Tributes are pouring in from near and far for Aaron Johnson, who is remembered as "the man who soared."
Johnson, 61, passed away suddenly in Royal Columbian Hospital on Nov. 29, surrounded by his immediate family.
A former Canadian national trampoline champion and coach, Johnson is considered a pioneer in trampolining and tumbling in Canada. His many accomplishments include coaching the Shasta Trampoline Club and running the detached youth program in New Westminster.
"He was incredibly dedicated to helping young people and really reaching out, in particular, to kids who were troubled and at-risk and needed help and guidance," said city administrator Paul Daminato. "He was really there for those kids."
In the years before the youth centre opened in New Westminster, Family Services of Greater Vancouver's detached youth program provided services to New Westminster youth.
"He worked very hard to scrape together grants and whatever funding he could to make that work," Daminato said. "He was determined to have services for those kids."
Darryl Scheelar, a former student, posted a tribute on Facebook stating that Johnson was not only a loving father to son Travis and daughter Sarah and husband to Valerie, but he was an amazing and giving mentor and coach to hundreds of athletes and performers of both trampoline and circus.
"I met Aaron in 1981, and through his excellent guidance and instruction, I went on to win several national titles. But that pales in comparison to what he did for me after my trampoline and tumbling career was over. In 1987, Aaron was still running the detached youth program for Family Services. He decided to take a chance on me, and hired me as a youth counsellor at their drop-in centre. Four months later, he hired a young girl named Kristina von Ilberg, and she and I hit it off. We ended up getting married three years later, and having two beautiful children together. So, not only did Aaron give me the skills and building blocks to be successful in my career as a stunt performer, but he also gave me the family that I have today. Our hearts go out to the entire Johnson family at this time."

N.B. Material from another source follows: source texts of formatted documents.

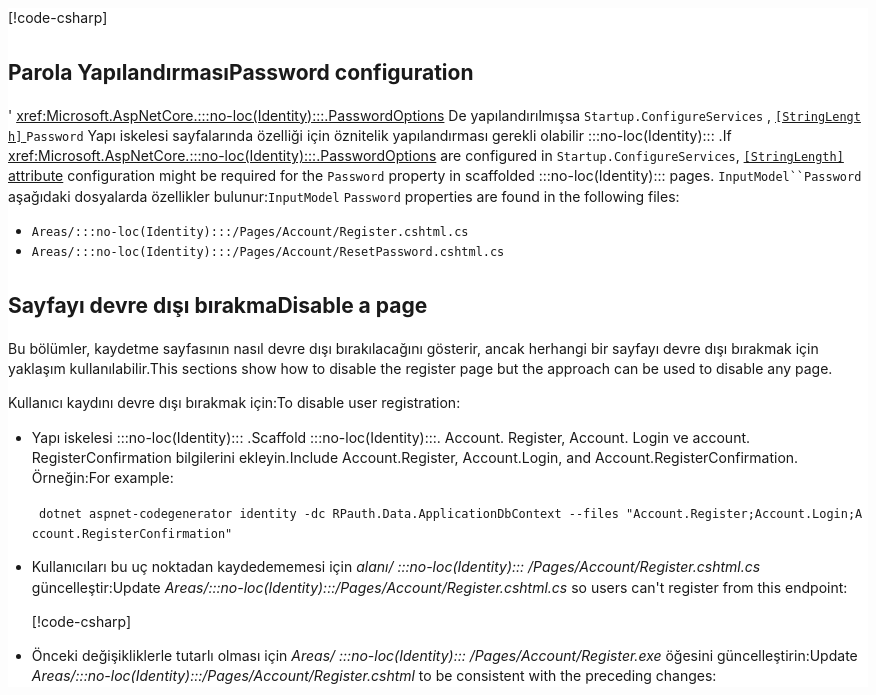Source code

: [!code-csharp[](scaffold-identity/sample/StartupFull.cs?name=snippet)]



## <a name="password-configuration"></a><span data-ttu-id="b1eef-205">Parola Yapılandırması</span><span class="sxs-lookup"><span data-stu-id="b1eef-205">Password configuration</span></span>

<span data-ttu-id="b1eef-206">' <xref:Microsoft.AspNetCore.:::no-loc(Identity):::.PasswordOptions> De yapılandırılmışsa `Startup.ConfigureServices` , [ `[StringLength]` ](xref:System.ComponentModel.DataAnnotations.StringLengthAttribute) `Password` Yapı iskelesi sayfalarında özelliği için öznitelik yapılandırması gerekli olabilir :::no-loc(Identity)::: .</span><span class="sxs-lookup"><span data-stu-id="b1eef-206">If <xref:Microsoft.AspNetCore.:::no-loc(Identity):::.PasswordOptions> are configured in `Startup.ConfigureServices`, [`[StringLength]` attribute](xref:System.ComponentModel.DataAnnotations.StringLengthAttribute) configuration might be required for the `Password` property in scaffolded :::no-loc(Identity)::: pages.</span></span> <span data-ttu-id="b1eef-207">`InputModel``Password`aşağıdaki dosyalarda özellikler bulunur:</span><span class="sxs-lookup"><span data-stu-id="b1eef-207">`InputModel` `Password` properties are found in the following files:</span></span>

* `Areas/:::no-loc(Identity):::/Pages/Account/Register.cshtml.cs`
* `Areas/:::no-loc(Identity):::/Pages/Account/ResetPassword.cshtml.cs`

## <a name="disable-a-page"></a><span data-ttu-id="b1eef-208">Sayfayı devre dışı bırakma</span><span class="sxs-lookup"><span data-stu-id="b1eef-208">Disable a page</span></span>

<span data-ttu-id="b1eef-209">Bu bölümler, kaydetme sayfasının nasıl devre dışı bırakılacağını gösterir, ancak herhangi bir sayfayı devre dışı bırakmak için yaklaşım kullanılabilir.</span><span class="sxs-lookup"><span data-stu-id="b1eef-209">This sections show how to disable the register page but the approach can be used to disable any page.</span></span>

<span data-ttu-id="b1eef-210">Kullanıcı kaydını devre dışı bırakmak için:</span><span class="sxs-lookup"><span data-stu-id="b1eef-210">To disable user registration:</span></span>

* <span data-ttu-id="b1eef-211">Yapı iskelesi :::no-loc(Identity)::: .</span><span class="sxs-lookup"><span data-stu-id="b1eef-211">Scaffold :::no-loc(Identity):::.</span></span> <span data-ttu-id="b1eef-212">Account. Register, Account. Login ve account. RegisterConfirmation bilgilerini ekleyin.</span><span class="sxs-lookup"><span data-stu-id="b1eef-212">Include Account.Register, Account.Login, and Account.RegisterConfirmation.</span></span> <span data-ttu-id="b1eef-213">Örneğin:</span><span class="sxs-lookup"><span data-stu-id="b1eef-213">For example:</span></span>

  ```dotnetcli
   dotnet aspnet-codegenerator identity -dc RPauth.Data.ApplicationDbContext --files "Account.Register;Account.Login;Account.RegisterConfirmation"
  ```

* <span data-ttu-id="b1eef-214">Kullanıcıları bu uç noktadan kaydedememesi için *alanı/ :::no-loc(Identity)::: /Pages/Account/Register.cshtml.cs* güncelleştir:</span><span class="sxs-lookup"><span data-stu-id="b1eef-214">Update *Areas/:::no-loc(Identity):::/Pages/Account/Register.cshtml.cs* so users can't register from this endpoint:</span></span>

  [!code-csharp[](scaffold-identity/sample/Register.cshtml.cs?name=snippet)]

* <span data-ttu-id="b1eef-215">Önceki değişikliklerle tutarlı olması için *Areas/ :::no-loc(Identity)::: /Pages/Account/Register.exe* öğesini güncelleştirin:</span><span class="sxs-lookup"><span data-stu-id="b1eef-215">Update *Areas/:::no-loc(Identity):::/Pages/Account/Register.cshtml* to be consistent with the preceding changes:</span></span>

Daminato, who worked in the city's parks and recreation department when Johnson helped coach Shasta, recalls him setting up trampolines, moving equipment around and doing whatever job needed to be done.
"He was always a real positive, enthusiastic person, just a pleasure to be around," he said.
The Alberta Gymnastics Federation website states that Johnson had a reputation of being "one of the highest bouncers in the world, was the Canadian senior trampoline champion in 1975 and 1976, was the first Canadian to compete a Triffis, which is a twisting triple somersault and retired from competition in 1976 because of injury.
Johnson was a coach of the Canadian national team from 1979 to 1990. In 1999, Johnson left the Royal City to take on a new challenge - serving as artistic coach with Cirque du Soleil for Mystere in Las Vegas.
In 2004, Johnson and son Travis founded the Vancouver Circus School, which offers recreational programs and a professional division of circus performers.
"Aaron was exceptionally kind and caring; passionate and incredibly skilled, both as an athlete and a coach; most of all, he was extremely humble. He is greatly missed by many, from all around the world. Indeed, his contributions to the local and international acrobatic and circus communities are immeasurable," said an obituary posted on the Vancouver Circus School website. "Aaron is survived by his wife of 34 years, Valerie; children, Travis and Sarah (Kevin); grandson, Noah; mother, Alice; sisters Darlene and Karen; brothers Arvid and Dana; and his dog, Abby."
A memorial service was set for Wednesday, Dec. 5 from 2 to 5 p.m. at Centennial Lodge in Queen's Park.
Joanne Edey-Nicoll, the city's former assistant director of parks, culture and recreation, said Johnson worked with the city on a number of partnerships that benefited local youth. When the city first developed its youth services program, it partnered with Johnson and Family Services of Greater Vancouver on youth programs.
"Aaron was a really strong advocate for disadvantaged youth," she said. "He really gave those youth that didn't have a voice a voice."
Shasta Trampoline Club also partnered with the City of New Westminster for its programs. The club is based in Queen's Park Arenex.
"Aaron was instrumental in setting up that partnership as well," she said. "He looked for ways to make partnerships work for the betterment of youth."